[Cluster-devel] [GFS2 Patch] pass formal ino in do_filldir_main

Jonathan E Brassow jbrassow at redhat.com
Mon Feb 26 16:11:49 UTC 2007


Please note, I haven't been following current GFS2 development...

On Feb 26, 2007, at 9:45 AM, Steven Whitehouse wrote:

> Hi,
>
> On Fri, 2007-02-23 at 22:56 -0500, Wendy Cheng wrote:
>> Steve,
>>
>> I gave this issue some more thoughts - would like to suggest we take
>> this patch (at least for now) since it aligns with current code base.
>>
>> The no_formal_ino is apparently intented to get returned back to user
>> space due to its unique-ness (and we have to trust pick_formal_ino()
>> does its job right). With normal readdir system call, after the inode
>> number is sent to user space, there is no route (I've checked) for it 
>> to
>> come back to kernel. So the only user that would use these filldir ino
>> inside the kernel is NFSD. NFSD calls gfs2_ilookup() that requires
>> no_formal_ino.
>>
> no_formal_ino is not ever guaranteed to be unique which is why I want 
> to
> keep it away from userspace. I don't really want to have to change that
> in order to fix NFS.

Why is it not unique?  (from Ken's doc on GFS2:  "If the filesystem 
allocated 1 billion inodes per second, it would take over 500 years for 
roll-over.")

> As you say there is no route for the inode number returned via readdir
> to come back to the kernel, but it should match the inode number
> returned by stat and I don't see that we should change either of them
> just to get NFS to work when userspace is perfectly ok as it is.

There were alot of things done to make NFS work properly with GFS - 
many of them through great pain, because GFS is a clustered FS.
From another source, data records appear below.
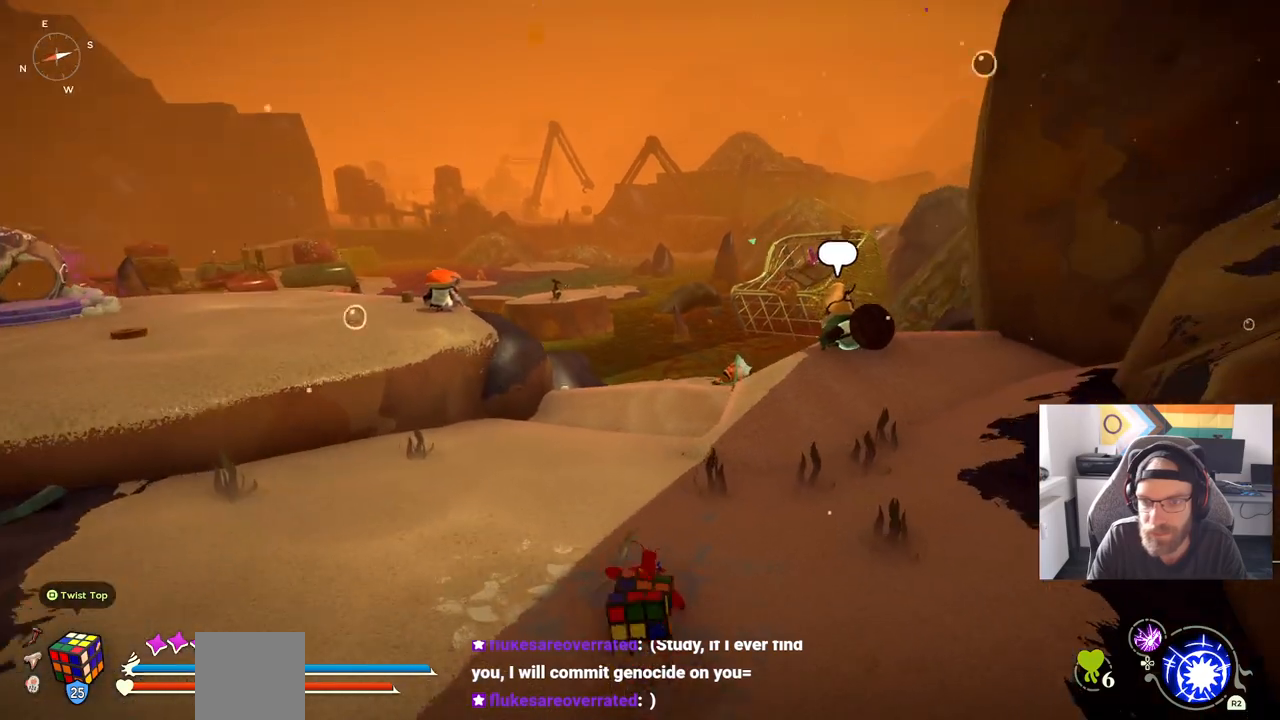
{"buttons": [], "left_stick": "up-right", "right_stick": "center", "events": []}
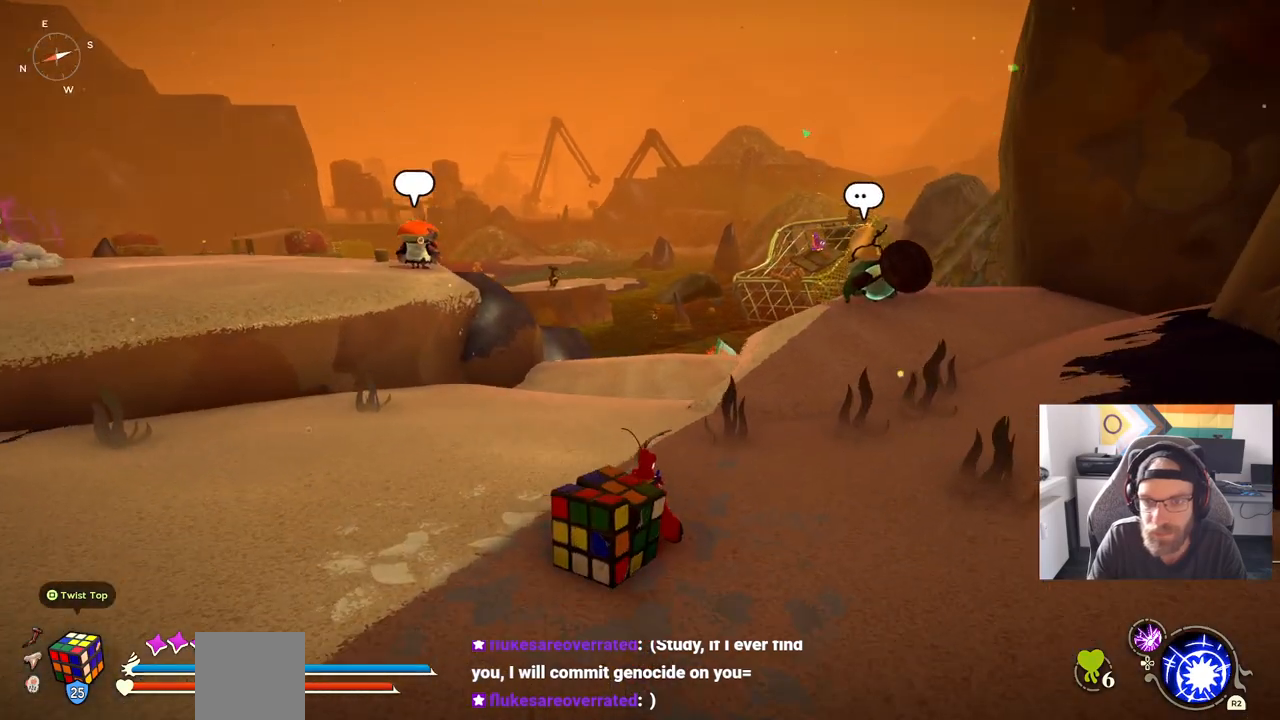
{"buttons": [], "left_stick": "up", "right_stick": "center", "events": [[50, "left_stick", "up"]]}
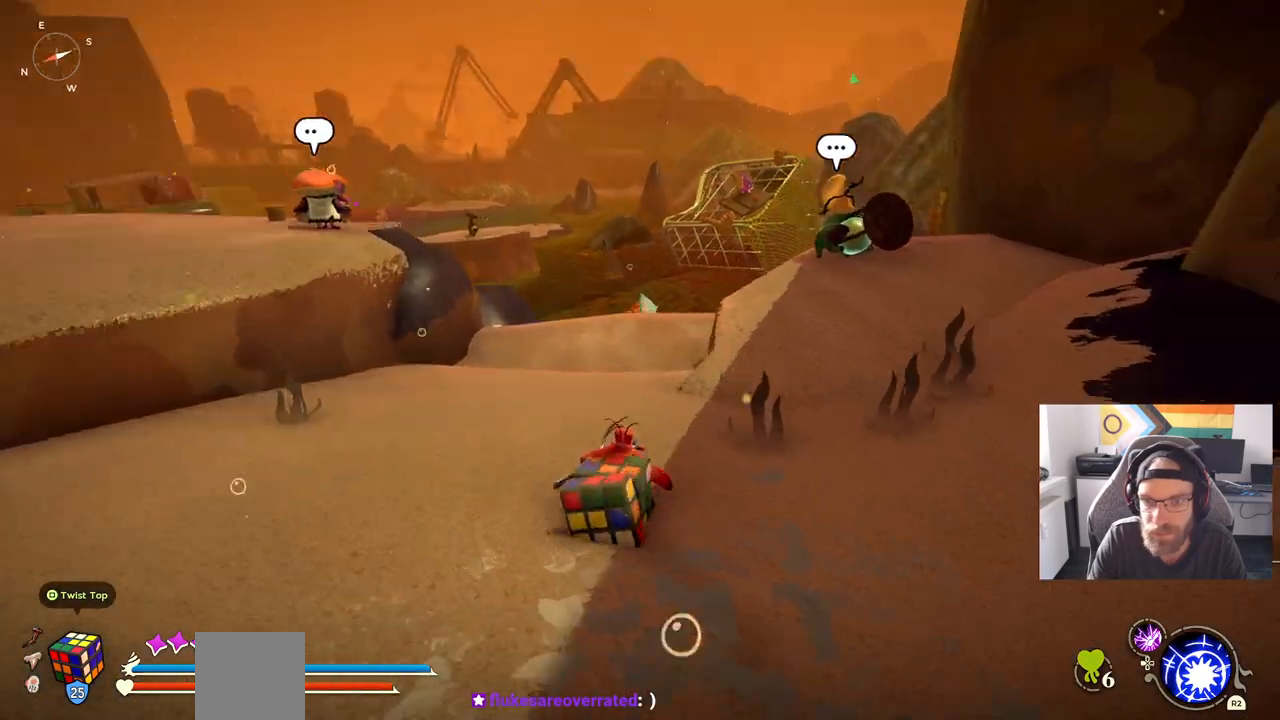
{"buttons": [], "left_stick": "up", "right_stick": "center", "events": []}
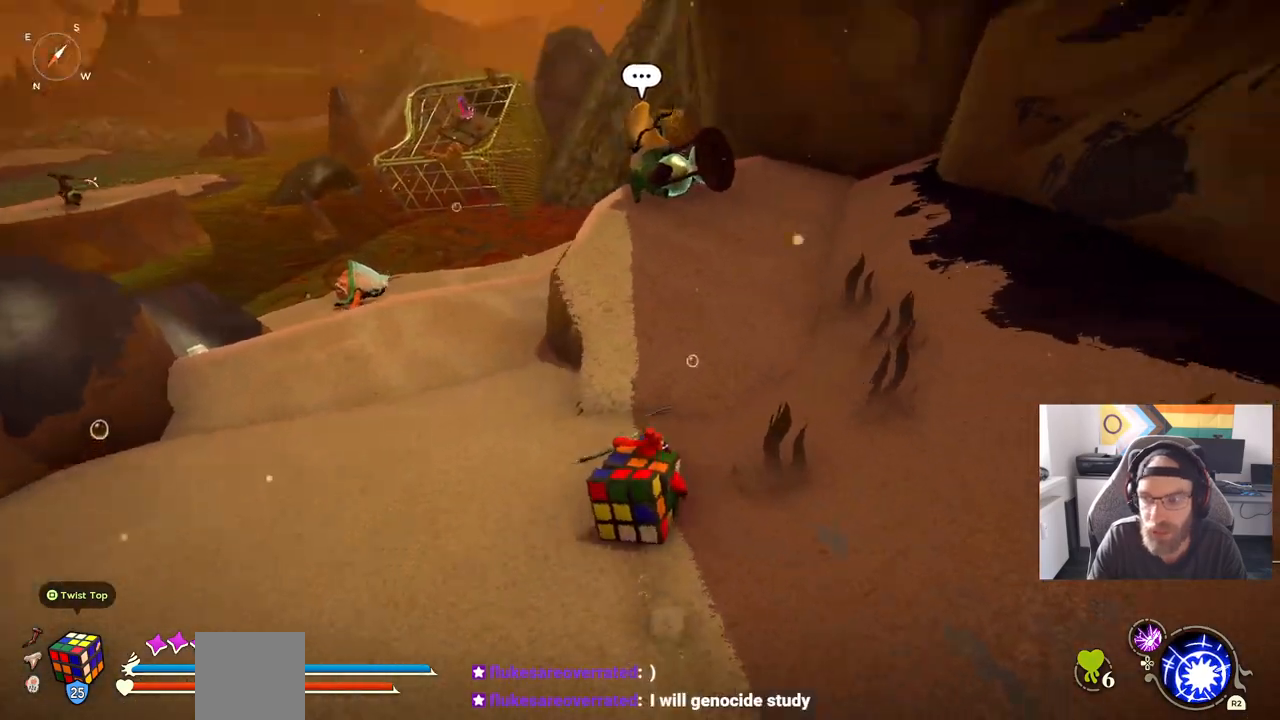
{"buttons": [], "left_stick": "up", "right_stick": "center", "events": []}
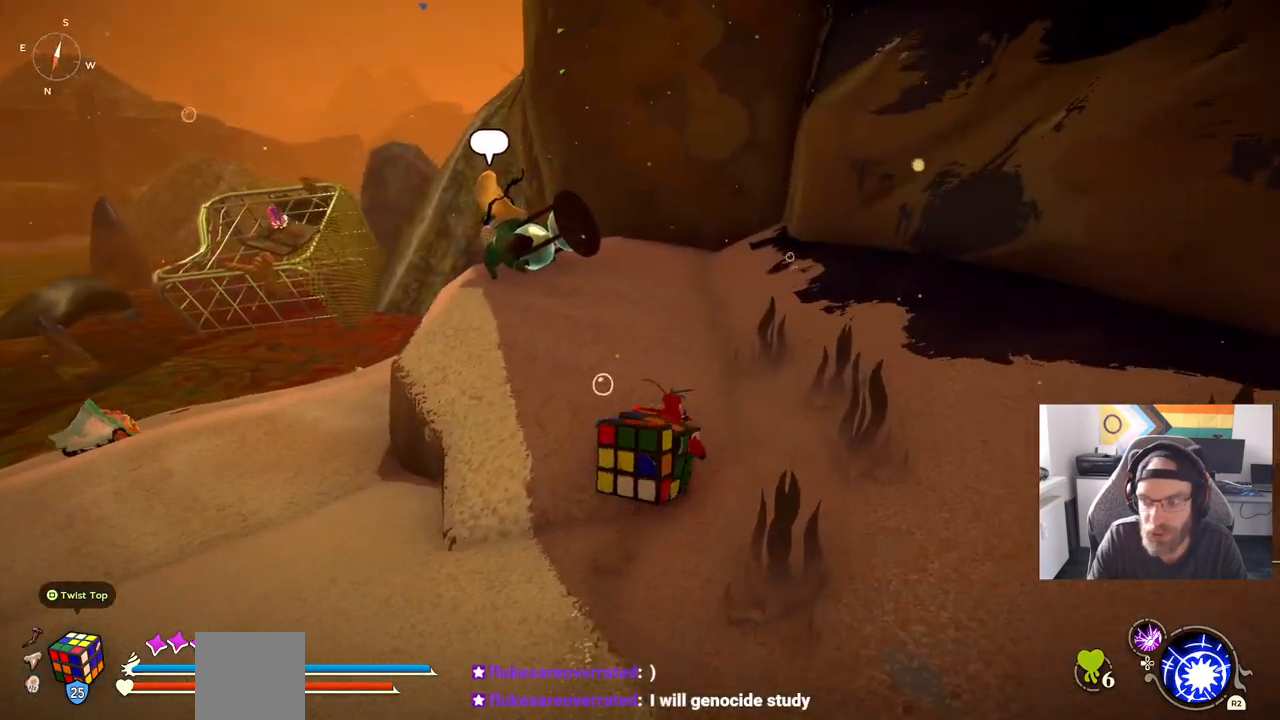
{"buttons": [], "left_stick": "up", "right_stick": "center", "events": []}
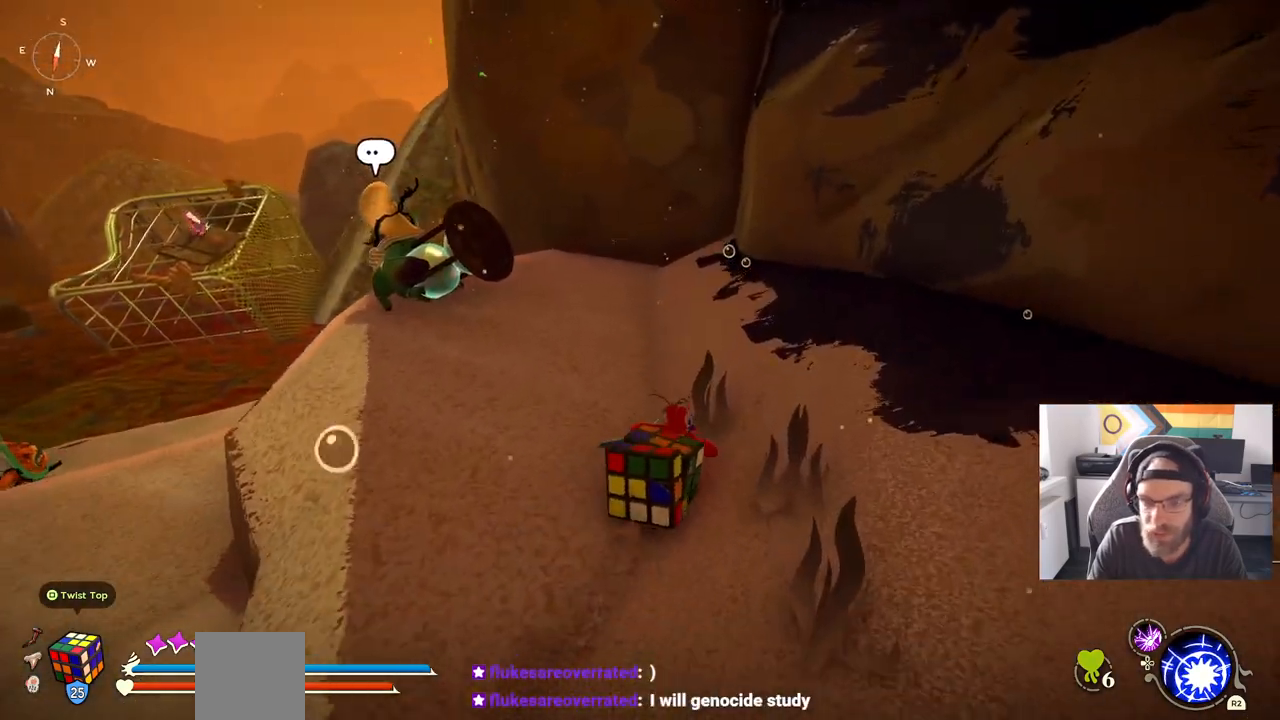
{"buttons": [], "left_stick": "right", "right_stick": "left", "events": [[183, "left_stick", "up-right"], [267, "right_stick", "left"], [433, "left_stick", "right"]]}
>> If you look further... The current lookup code actually uses
>> no_formal_ino, not no_addr. The two main "gate" routines that controls
>> ino-to-inode conversion are:
>>
>> * gfs2_ilookup() (used by NFS route)
>> * gfs2_inode_lookup() (used by VFS that calls gfs2_lookup()).
>>
> Neither of them need to use no_formal_ino at all. The lookup is using
> no_addr as there is no other index which makes sense. I know that
> no_formal_ino is used as part of the hash, but it shouldn't be really
> and its trivial to change that. You can't swap to just using
> no_formal_ino on its own as there is no mapping to find its on-disk
> location from no_formal_ino.
>
>> Both use no_formal_ino - gfs2_inode_lookup() logic hides this behind 
>> the
>> little wrapper "gfs2_iget()". Since current VFS side's lookup has been
>> working fine, this no_formal_ino idea apparently is working. So let's
>> make NFSD side work the *same* way. I'm convinced this patch does a
>> right thing.
>>
>> I don't dispute using generation number may not be a bad idea and may
>> perform better. However, if we really look into the details, it is not
>> easy for current code structure. Since we have something already
>> working, it is not wise to mess this code layout at this moment.
>>
>> Make sense ?
>>
>> -- Wendy
>>
> I'm afraid that I'm still not convinced on that. It seems that ext3 
> uses
> the method that I'm proposing in that it looks up the inode by inode
> number and then only afterwards checks the generation number. It also
> has the advantage of separating the NFS interface from the rest of the
> filesystem. That seems to me to be a lot of the problem that we are
> looking at here in that the VFS's lookup function wants to look up by
> no_addr and (currently) NFS is asking for something slightly different,
>

How do you plan on handling inode migration when using NFS?  I believe 
that was one of the central reasons for having no_formal_inode.  There 
may be other reasons as well, as I am not familiar with the code.